» WHAT YOU WILL DO
Your answer should be the lines of the listing that contain the word "first".

» THE DATA
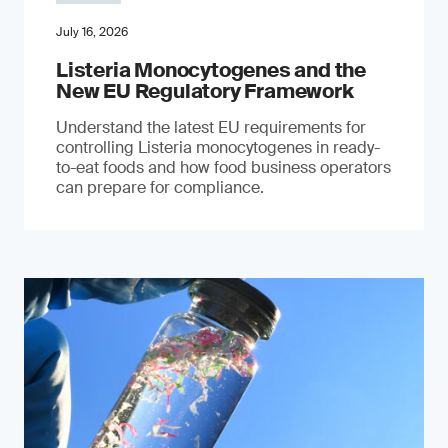
July 16, 2026
Listeria Monocytogenes and the
New EU Regulatory Framework
Understand the latest EU requirements for
controlling Listeria monocytogenes in ready-
to-eat foods and how food business operators
can prepare for compliance.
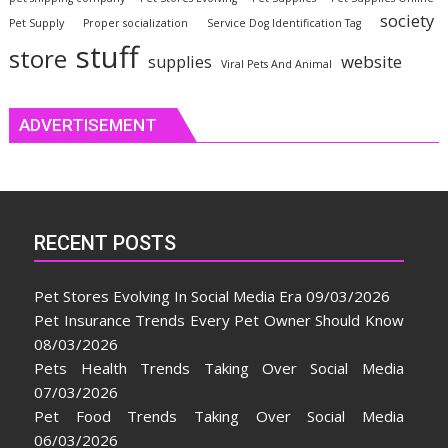
society
Pet Supply
Proper socialization
Service Dog Identification Tag
stuff
store
website
supplies
Viral Pets And Animal
ADVERTISEMENT
RECENT POSTS
Pet Stores Evolving In Social Media Era
09/03/2026
Pet Insurance Trends Every Pet Owner Should Know
08/03/2026
Pets Health Trends Taking Over Social Media
07/03/2026
Pet Food Trends Taking Over Social Media
06/03/2026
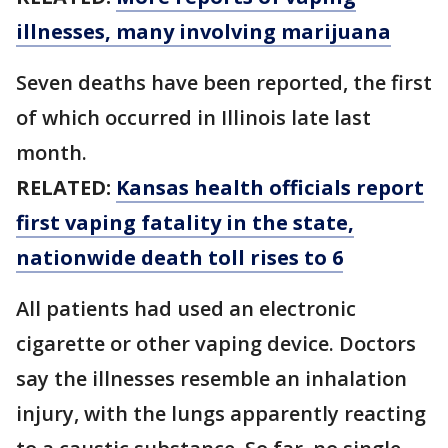
illnesses, many involving marijuana
Seven deaths have been reported, the first
of which occurred in Illinois late last
month.
RELATED:
Kansas health officials report
first vaping fatality in the state,
nationwide death toll rises to 6
All patients had used an electronic
cigarette or other vaping device. Doctors
say the illnesses resemble an inhalation
injury, with the lungs apparently reacting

» EXERCISE RESULT
Seven deaths have been reported, the first
first vaping fatality in the state,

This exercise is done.